A few bites in, they both reached for the exact same cracker at exactly the same moment, their fingertips touching in the middle of the small item. A resounding jolt shot up Felicity's arm and she retracted her extended hand as though it were on fire.
"Oh, you take it," she exclaimed abruptly, looking at the counter top to avoid his expression.
"No, you go ahead," he countered calmly, offering the little salty snack back in her direction.
"No, really," she waved him away, alarmed by the frantic nature of her hand motions.
With her vision, Felicity knew she should definitely not be waving around like that. She could be bat blind in a darkened room, even with her glasses, and it was highly likely she would break something.
Or hit Oliver.
Wincing at the very idea of smacking the poor man in the face, she began to babble incessantly, "There are plenty more where that came from. I don't even need that one specific cracker to go with my tiny slice of cheese. Not a big deal, right? Really, it's all yours. I mean, of course it's yours. This is your house, after all. More like a castle, actually. It's just so big and there are so many rooms—"
Felicity's rambling spiel was cut off by the a snapping and crumbling sound, and looking up, she found Oliver had broken the cracker in half.
"Here," he said, a gently amused smile on his face. "Now it's both of ours."
Taking the little salted piece with blank confusion, Felicity sat holding the it mindlessly while Oliver also tore a slice of cheese into near-perfect halves.

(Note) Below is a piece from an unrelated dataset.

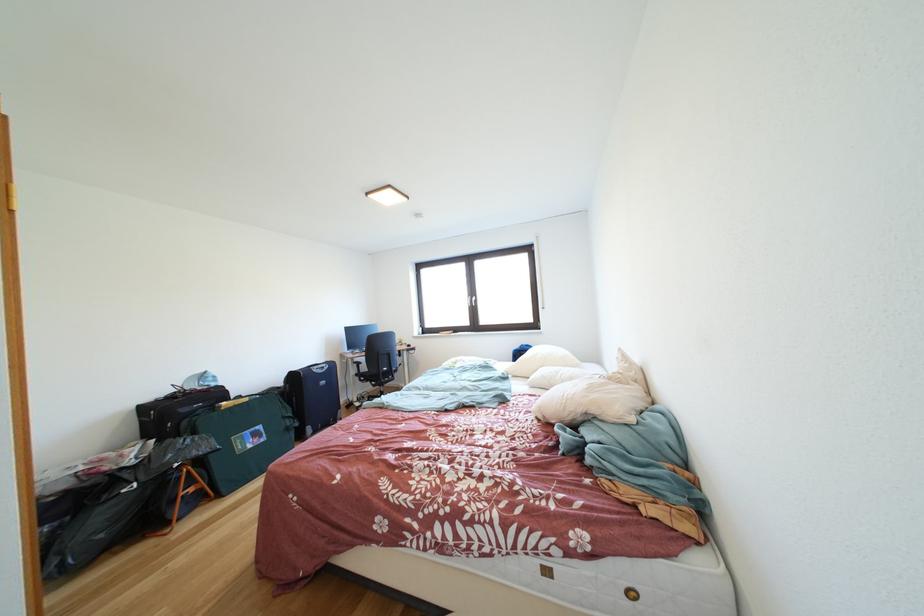
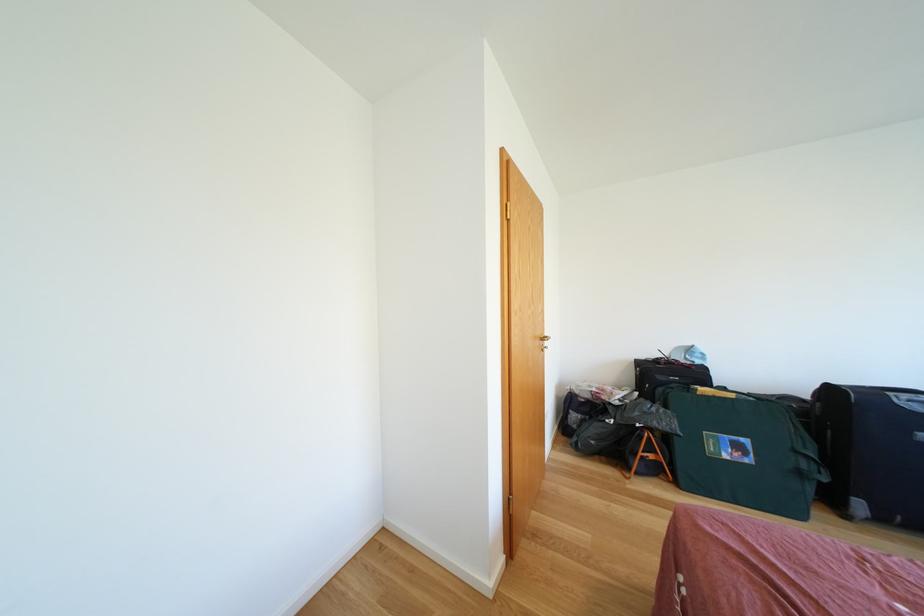
Question: The camera is either moving clockwise (left) or counter-clockwise (right) around the object. The first image is from the beginning of the video and the second image is from the end. Is the camera moving left or right when shooting the video?

Choices:
 (A) Left
 (B) Right

Answer: (B)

"You can have that, too," he commented wryly, sticking the cheese bit into her other fingers. As Felicity tried to understand the idiocy of it all, Oliver poured them both a glass of red wine, sliding one of them in her direction with a well-dampened smirk.
Blinking at the most ridiculous sharing technique she'd ever experienced, Felicity looked between her two hands with pursed lips for a very long moment, before finally sighing and sticking them together. Oliver chuckled when she ate them like an obedient child, her blue eyes giving him a look that asked why he was so childishly dumb sometimes.
Still withholding a larger grin, the blasted adorable man stuck his own two halves together and popped them in his mouth.
"You know, Oliver…" Felicity sighed in a mixture of resignation and exasperation as she raised her wine glass, but she let the sentence trail off and wearily accepted the swift mood changes of the complicated man she called friend. Shaking her head in lieu of scolding, Felicity put down her wine and reached for another cracker and cheese slice.
And if she broke them in half and offered Oliver one of each, it really was his own fault.